DOCUMENT EXCERPT ->
────────────────
Ben Wilson [00:05:13]:
I've got a question for you about the difference between your experience and because I have my own experience, which is very similar, doing a couple of open source projects that rely on another framework and then also working on a framework itself. How do you view the difference between writing code that is highly dependent on a very popular framework that you have zero control over versus you writing and maintaining something that you have? You're obviously using other open source packages ever like, all of us do. You know? Oh, I need to work with data frames. I'm using pandas or I'm using NumPy. Like so we all have dependencies, but those are very tightly controlled and not not a lot of breaking API changes. But when you're dealing with a hot open source framework, what's the different like, how is your experience different between that?
────────────────
LISTED RECORDS ->
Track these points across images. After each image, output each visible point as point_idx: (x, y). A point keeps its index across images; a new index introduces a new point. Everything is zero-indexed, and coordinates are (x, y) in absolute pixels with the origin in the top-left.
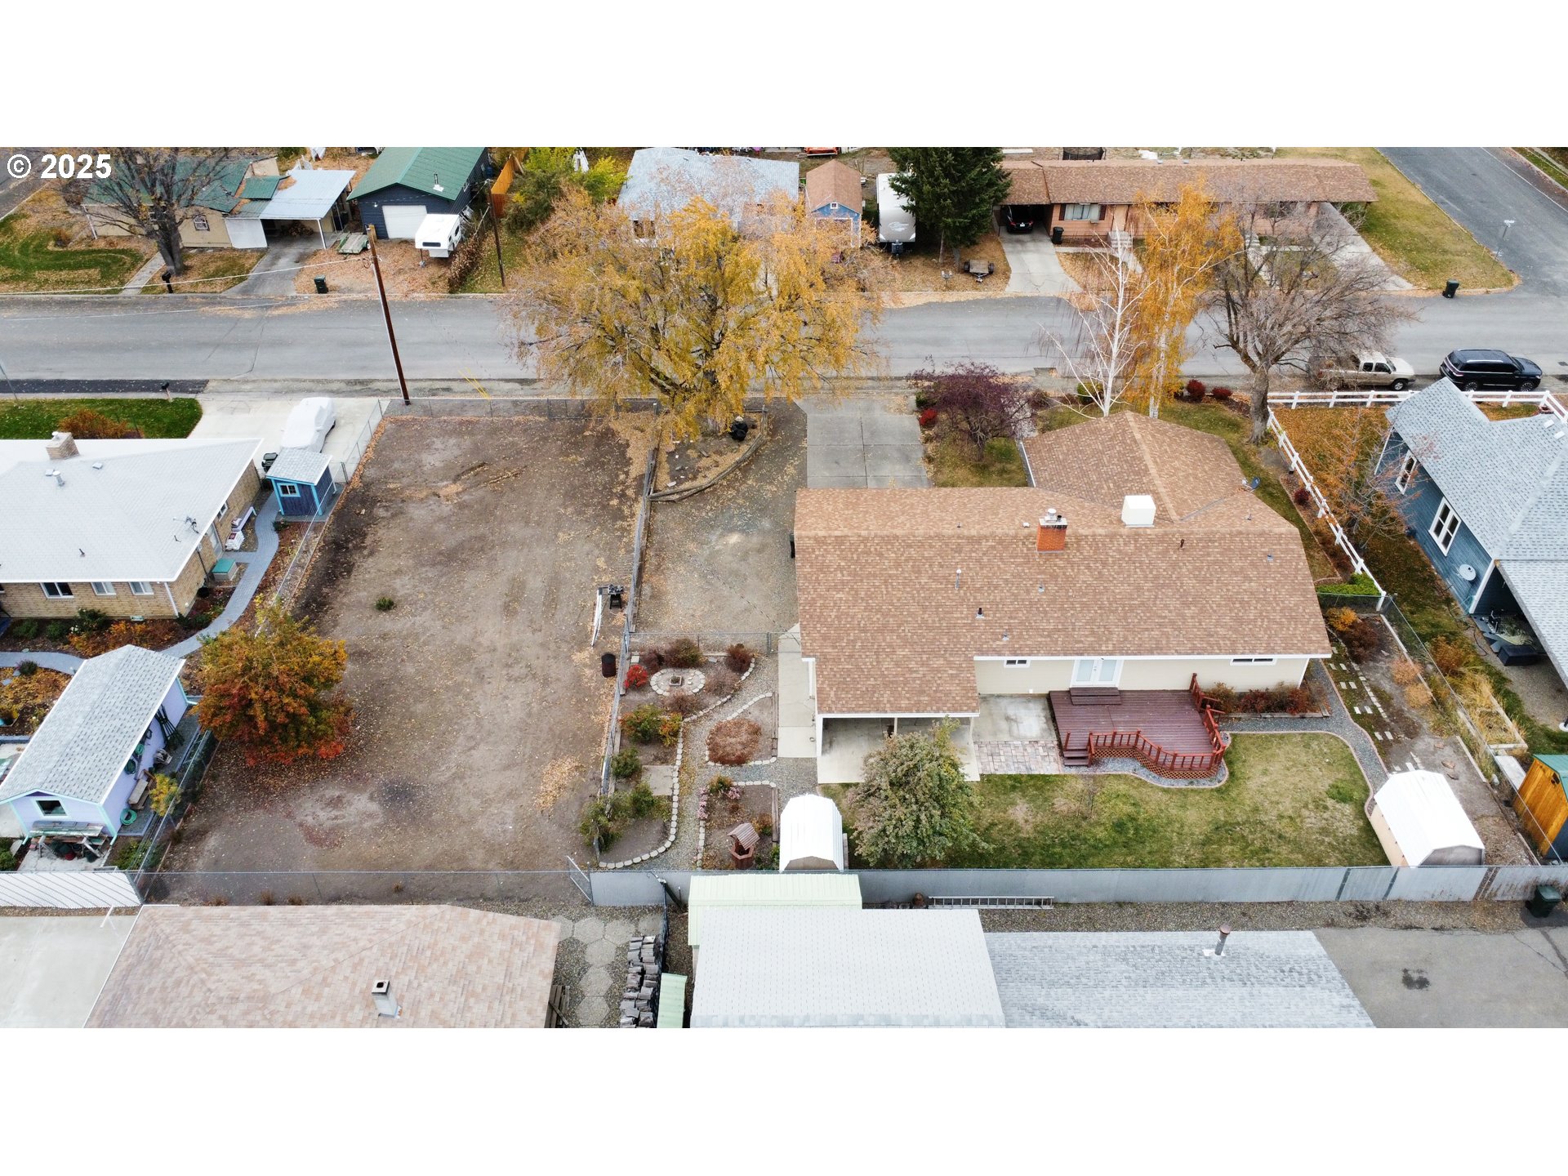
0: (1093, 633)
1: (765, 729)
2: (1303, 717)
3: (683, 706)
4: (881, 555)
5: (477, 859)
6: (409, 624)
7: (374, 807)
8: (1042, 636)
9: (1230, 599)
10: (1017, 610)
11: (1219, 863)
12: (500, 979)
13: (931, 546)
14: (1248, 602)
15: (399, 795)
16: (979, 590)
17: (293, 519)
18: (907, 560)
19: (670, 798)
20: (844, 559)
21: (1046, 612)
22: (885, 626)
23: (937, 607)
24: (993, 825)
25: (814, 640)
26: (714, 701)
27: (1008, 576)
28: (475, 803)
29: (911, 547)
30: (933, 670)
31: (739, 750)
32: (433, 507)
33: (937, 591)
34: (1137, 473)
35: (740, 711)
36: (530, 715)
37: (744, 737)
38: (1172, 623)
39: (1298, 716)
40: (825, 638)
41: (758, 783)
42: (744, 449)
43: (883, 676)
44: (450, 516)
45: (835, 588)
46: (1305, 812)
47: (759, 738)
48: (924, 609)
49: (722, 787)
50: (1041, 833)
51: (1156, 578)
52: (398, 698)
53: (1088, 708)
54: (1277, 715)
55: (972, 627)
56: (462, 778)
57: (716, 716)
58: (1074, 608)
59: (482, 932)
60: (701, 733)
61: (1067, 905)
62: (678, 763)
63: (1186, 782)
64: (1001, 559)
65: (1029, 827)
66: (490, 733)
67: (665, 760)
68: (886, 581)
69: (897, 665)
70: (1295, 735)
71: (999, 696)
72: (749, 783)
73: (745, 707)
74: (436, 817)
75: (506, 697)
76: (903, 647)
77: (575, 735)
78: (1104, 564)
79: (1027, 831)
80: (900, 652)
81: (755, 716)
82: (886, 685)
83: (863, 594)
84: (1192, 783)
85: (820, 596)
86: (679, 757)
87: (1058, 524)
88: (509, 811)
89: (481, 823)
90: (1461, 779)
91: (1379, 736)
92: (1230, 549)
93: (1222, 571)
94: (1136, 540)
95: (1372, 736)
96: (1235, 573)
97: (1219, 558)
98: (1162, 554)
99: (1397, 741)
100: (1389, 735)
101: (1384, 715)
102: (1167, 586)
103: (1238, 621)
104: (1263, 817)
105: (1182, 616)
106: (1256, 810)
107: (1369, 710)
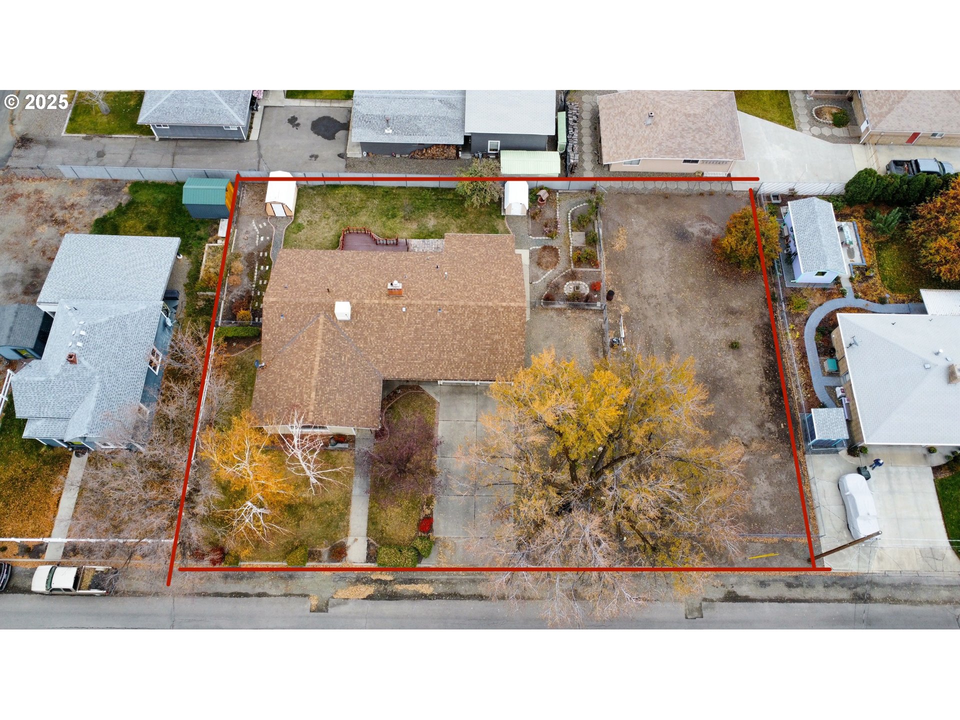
0: (387, 260)
1: (535, 265)
3: (573, 276)
4: (483, 294)
5: (642, 209)
6: (717, 334)
7: (690, 230)
9: (315, 270)
10: (420, 269)
12: (618, 142)
13: (457, 297)
15: (682, 236)
16: (436, 277)
18: (469, 291)
19: (572, 231)
20: (501, 292)
21: (406, 268)
22: (483, 264)
23: (457, 271)
24: (444, 217)
25: (516, 260)
26: (558, 279)
27: (420, 282)
28: (650, 231)
29: (467, 297)
30: (463, 248)
31: (545, 253)
32: (743, 433)
33: (456, 277)
34: (326, 361)
35: (546, 275)
36: (640, 275)
37: (544, 260)
38: (348, 262)
40: (511, 261)
41: (537, 238)
43: (485, 247)
44: (729, 424)
45: (506, 280)
46: (317, 220)
47: (538, 261)
48: (464, 270)
49: (551, 235)
51: (347, 280)
52: (704, 286)
55: (442, 263)
56: (660, 244)
57: (557, 272)
58: (392, 269)
59: (628, 153)
60: (562, 264)
62: (571, 247)
64: (422, 290)
65: (430, 217)
66: (655, 266)
67: (576, 249)
68: (481, 282)
69: (479, 250)
72: (541, 238)
73: (544, 277)
74: (664, 226)
75: (654, 285)
76: (475, 256)
77: (618, 263)
78: (371, 287)
79: (431, 215)
80: (476, 254)
81: (540, 272)
82: (484, 243)
83: (493, 277)
85: (513, 277)
86: (571, 250)
88: (636, 227)
89: (645, 222)
90: (245, 231)
91: (266, 254)
92: (304, 291)
93: (313, 282)
94: (350, 297)
95: (268, 254)
96: (307, 281)
97: (311, 288)
98: (339, 290)
99: (259, 252)
100: (261, 254)
101: (257, 264)
102: (344, 277)
103: (316, 262)
104: (336, 218)
105: (342, 265)
106: (337, 221)
107: (262, 267)
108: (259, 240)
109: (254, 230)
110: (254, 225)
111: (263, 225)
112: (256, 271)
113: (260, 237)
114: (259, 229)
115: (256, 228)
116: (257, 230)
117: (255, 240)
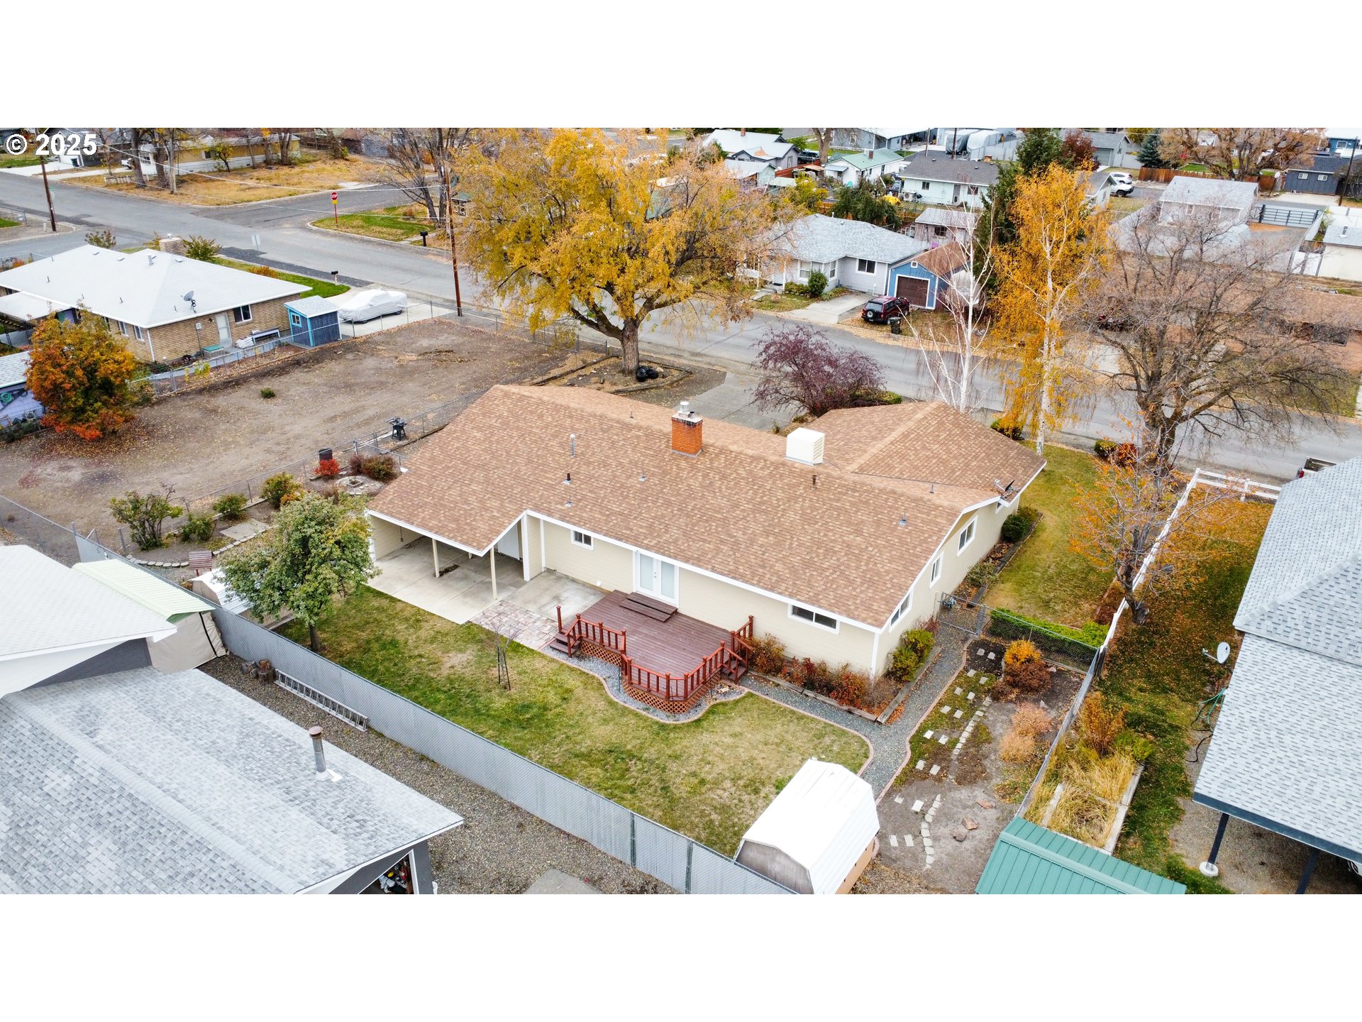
0: (650, 526)
2: (850, 712)
6: (264, 408)
7: (78, 478)
8: (601, 513)
10: (604, 488)
11: (570, 776)
14: (835, 552)
15: (101, 479)
16: (587, 463)
17: (296, 345)
21: (627, 498)
23: (539, 465)
24: (420, 656)
25: (422, 458)
32: (384, 362)
33: (554, 453)
36: (242, 470)
38: (737, 543)
39: (845, 708)
40: (432, 458)
42: (639, 385)
44: (385, 369)
46: (728, 784)
48: (527, 462)
50: (451, 682)
51: (762, 503)
53: (630, 614)
54: (821, 698)
55: (552, 488)
58: (658, 503)
61: (380, 735)
63: (643, 705)
64: (635, 448)
65: (446, 672)
70: (819, 722)
71: (573, 580)
78: (723, 478)
79: (441, 673)
84: (647, 709)
87: (689, 419)
90: (966, 844)
91: (921, 765)
92: (867, 502)
93: (837, 518)
94: (776, 468)
95: (913, 761)
96: (849, 523)
97: (847, 506)
98: (790, 486)
99: (938, 779)
100: (935, 770)
101: (956, 752)
102: (765, 512)
103: (807, 564)
104: (674, 766)
105: (752, 541)
106: (676, 757)
107: (943, 740)
108: (928, 806)
109: (935, 839)
110: (929, 851)
111: (902, 842)
112: (963, 740)
113: (923, 813)
114: (917, 835)
115: (927, 842)
116: (925, 833)
117: (939, 810)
────────────────
TO DO ->
(a) Answer these questions using the Ben Wilson transcript above, one answer per line:
(i) At what timestamp does Ben Wilson speak?
(ii) Which two libraries does he name for working with data frames?
(iii) What kind of framework does he contrast with dependencies that have few breaking API changes?
(b) Put this sentence from the Ben Wilson transcript above into French: "Oh, I need to work with data frames."
(c) Extend the Ben Wilson transcript above, picking up right after its final line.

YOUR WRITTEN ANSWERS ->
(a)
(i) 00:05:13
(ii) pandas and NumPy
(iii) A hot open source framework

(b) Oh, j'ai besoin de travailler avec des data frames.

(c)
Sandy Ryza [00:06:06]:
Yeah. Definitely add some challenges. So at the time that I was working on Spark time series, I was actually a core Spark committer as well, which meant I had some ability to change the underlying project. But also, it had so much momentum that my, you know, whatever I could do individually was, outweighed by everything else that was going on on the project. So I think your question still applies. Yeah. I mean, it really depends on how how stable the project is. I think Spark has changed quite a bit since the time that I wrote the Spark time series library.

Sandy Ryza [00:06:41]:
Our RDEs were the central abstraction back then. That's basically been entirely replaced with data frames and datasets. And so that means you end up having to kind of tread water just to stay afloat of what's going on. This is even worse than the world of, Hadoop and MapReduce, which I had worked on before Spark, where they had 2 different, versions of the core MapReduce APIs that just lives together. And anyone writing on top of MapReduce just had to, you know, write 2 versions of their own API in order to work with those different MapReduce APIs. So I I at least appreciate, that Spark kind of made a more concerted effort to move people into the future. Although our our DDs, I believe, are still around, so we will still use them. So, yeah, it it it it makes it tough not just for yourself as the developer, but for the users building on top of your library that kinda have to, deal with everything that bubbles up from the core framework.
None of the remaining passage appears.